This is a perfectly fine metaphor. It relates to baptism where those being baptized are washed clean of their original sin. But the whole water aspect is a little overdone. It's old hat; cliche. Even the most remedial English student can see what it symbolizes from a mile away.
However, there is another symbol of rebirth and change that is less frequently used, and even less frequently used well: the haircut. It is a physical change on the outside that represents a greater change taking place inside.
I love this symbolic action because it's one I personally relate to. Each time I go and get a haircut I feel the potential to come out as an entirely new person. I like growing my hair out and then getting it cut really short. I like getting my haircut after I've had a series of bad things happen to me. It's like a snake shedding its skin. I get rid of the bad stuff and grow something new and hopefully better.
The problem is that this too is fairly obvious. Television is most guilty of relying too much on the haircut to show change in a character. They often depict over dramatic scenes where the character, in a bout of frustration, angrily takes a pair of scissors to their hair. Then they emerge from the bathroom with a wildly different attitude because their hair is different, get it?
Here's a great example from an episode of "Scrubs":
Film usually does a better job of actually building the haircut into the plot. It seems less like a rash decision and more like a gradual progression of the plot as it relates to the character. One of the most notable examples of this is when Richie Tenebaum cuts off his hair (SPOILER ALERT) before attempting suicide in "The Royal Tenebaums."

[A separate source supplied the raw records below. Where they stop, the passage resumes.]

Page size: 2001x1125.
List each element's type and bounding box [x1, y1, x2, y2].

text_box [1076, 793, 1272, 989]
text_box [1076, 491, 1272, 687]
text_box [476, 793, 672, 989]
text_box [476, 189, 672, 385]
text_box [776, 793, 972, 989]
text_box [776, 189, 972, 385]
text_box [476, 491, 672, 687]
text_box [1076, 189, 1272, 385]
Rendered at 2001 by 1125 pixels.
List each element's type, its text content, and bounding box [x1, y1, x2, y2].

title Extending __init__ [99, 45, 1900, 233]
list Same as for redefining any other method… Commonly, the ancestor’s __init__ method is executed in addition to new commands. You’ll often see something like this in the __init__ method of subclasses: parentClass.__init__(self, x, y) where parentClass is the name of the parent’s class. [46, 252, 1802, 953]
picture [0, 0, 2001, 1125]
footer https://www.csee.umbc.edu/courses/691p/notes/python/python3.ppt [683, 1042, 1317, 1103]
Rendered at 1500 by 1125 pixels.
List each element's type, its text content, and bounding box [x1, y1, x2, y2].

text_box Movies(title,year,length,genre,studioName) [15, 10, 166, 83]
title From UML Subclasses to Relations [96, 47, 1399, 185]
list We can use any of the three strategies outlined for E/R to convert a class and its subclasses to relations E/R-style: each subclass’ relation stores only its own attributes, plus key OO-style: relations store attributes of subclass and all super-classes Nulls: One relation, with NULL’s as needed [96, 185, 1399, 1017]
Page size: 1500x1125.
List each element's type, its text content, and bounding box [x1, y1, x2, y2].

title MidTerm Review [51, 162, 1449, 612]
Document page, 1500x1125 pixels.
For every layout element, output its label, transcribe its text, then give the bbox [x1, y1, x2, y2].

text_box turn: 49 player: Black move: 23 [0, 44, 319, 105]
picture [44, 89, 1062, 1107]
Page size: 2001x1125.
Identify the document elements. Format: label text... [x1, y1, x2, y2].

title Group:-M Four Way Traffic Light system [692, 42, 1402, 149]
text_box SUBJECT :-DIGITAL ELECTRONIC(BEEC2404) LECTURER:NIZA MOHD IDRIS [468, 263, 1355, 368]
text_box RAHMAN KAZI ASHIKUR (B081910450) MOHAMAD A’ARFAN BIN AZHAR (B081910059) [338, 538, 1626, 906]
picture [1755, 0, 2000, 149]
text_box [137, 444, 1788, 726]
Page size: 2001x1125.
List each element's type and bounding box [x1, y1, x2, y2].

An even better example of this is a movie I watched today on Netflix, and recommend to anyone with 90 minutes to spare. The movie is called "Meet Dave" starring Aaron Eckhart, Elizabeth Banks, Jessica Alba and a surprisingly well rounded supporting cast.
The movie has a fairly typical midlife crisis plot focused on Aaron Eckhart's Dave, but I liked the way it incorporated cutting hair to show the change in Dave over the course of the movie. One of the hobbies Dave takes up to work through his problems is swimming laps. This leads him to begin shaving his body hair, but he doesn't shave it all at once. It happens in stages as the movie progresses, with him finally cutting his hair in the last 10-15 minutes of the movie.
I can't think of any specific instances in literature where this happens, but I'm sure they're out there somewhere.
Hit the comments with your favorite scenes of rebirth.
How about a negatively symbolic haircut in Les Miserables? In that it seems more like Fantine's final fall before turning her life around. I'm definitely paying more attention to this in things I watch from now on though.